**DATASET ENTRIES:**
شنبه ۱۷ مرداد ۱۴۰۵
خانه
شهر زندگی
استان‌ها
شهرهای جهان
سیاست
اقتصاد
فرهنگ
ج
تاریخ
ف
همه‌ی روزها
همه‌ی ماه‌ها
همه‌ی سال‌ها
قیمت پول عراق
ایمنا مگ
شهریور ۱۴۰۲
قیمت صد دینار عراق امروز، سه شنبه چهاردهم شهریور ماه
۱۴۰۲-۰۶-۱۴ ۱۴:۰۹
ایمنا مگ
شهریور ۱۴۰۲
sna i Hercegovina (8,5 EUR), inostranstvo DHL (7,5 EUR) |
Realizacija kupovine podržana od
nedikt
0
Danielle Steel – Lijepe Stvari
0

--

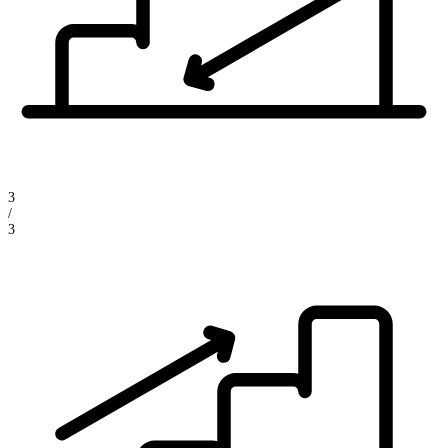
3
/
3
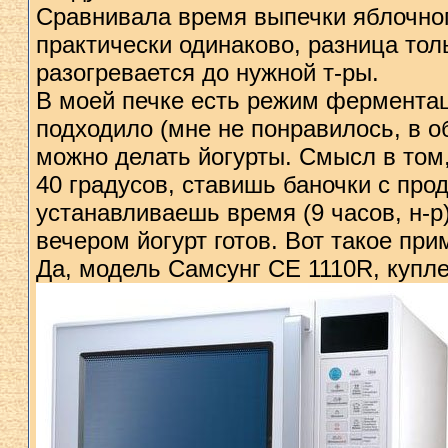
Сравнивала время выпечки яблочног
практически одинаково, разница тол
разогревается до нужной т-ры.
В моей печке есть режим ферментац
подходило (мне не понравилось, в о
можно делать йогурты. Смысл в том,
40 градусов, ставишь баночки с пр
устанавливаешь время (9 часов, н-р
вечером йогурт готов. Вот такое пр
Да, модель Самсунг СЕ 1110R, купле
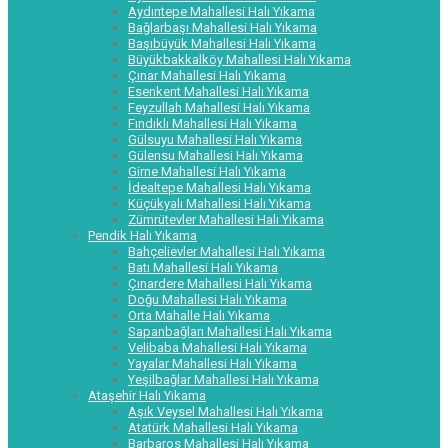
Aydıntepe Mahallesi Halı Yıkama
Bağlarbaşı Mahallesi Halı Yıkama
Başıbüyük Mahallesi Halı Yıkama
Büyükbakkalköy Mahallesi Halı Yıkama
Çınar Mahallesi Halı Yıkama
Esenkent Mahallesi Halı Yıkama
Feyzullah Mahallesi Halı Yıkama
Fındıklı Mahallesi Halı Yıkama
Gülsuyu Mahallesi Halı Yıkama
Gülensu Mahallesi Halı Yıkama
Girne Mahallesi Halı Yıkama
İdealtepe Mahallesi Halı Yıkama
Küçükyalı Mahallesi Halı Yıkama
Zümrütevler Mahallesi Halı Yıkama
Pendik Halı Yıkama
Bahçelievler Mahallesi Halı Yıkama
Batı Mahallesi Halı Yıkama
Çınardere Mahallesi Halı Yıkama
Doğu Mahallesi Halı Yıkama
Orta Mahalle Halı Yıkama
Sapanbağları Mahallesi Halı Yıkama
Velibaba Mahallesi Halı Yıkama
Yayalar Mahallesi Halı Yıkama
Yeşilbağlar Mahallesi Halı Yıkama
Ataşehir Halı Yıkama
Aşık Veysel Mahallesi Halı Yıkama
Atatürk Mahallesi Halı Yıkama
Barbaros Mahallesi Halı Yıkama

**WHAT THE TASK REQUIRES:**
Only lines containing the word "عراق" should appear in the answer, and every such line from the records above must be there.

**RESULT OF THIS EXERCISE:**
قیمت پول عراق
قیمت صد دینار عراق امروز، سه شنبه چهاردهم شهریور ماه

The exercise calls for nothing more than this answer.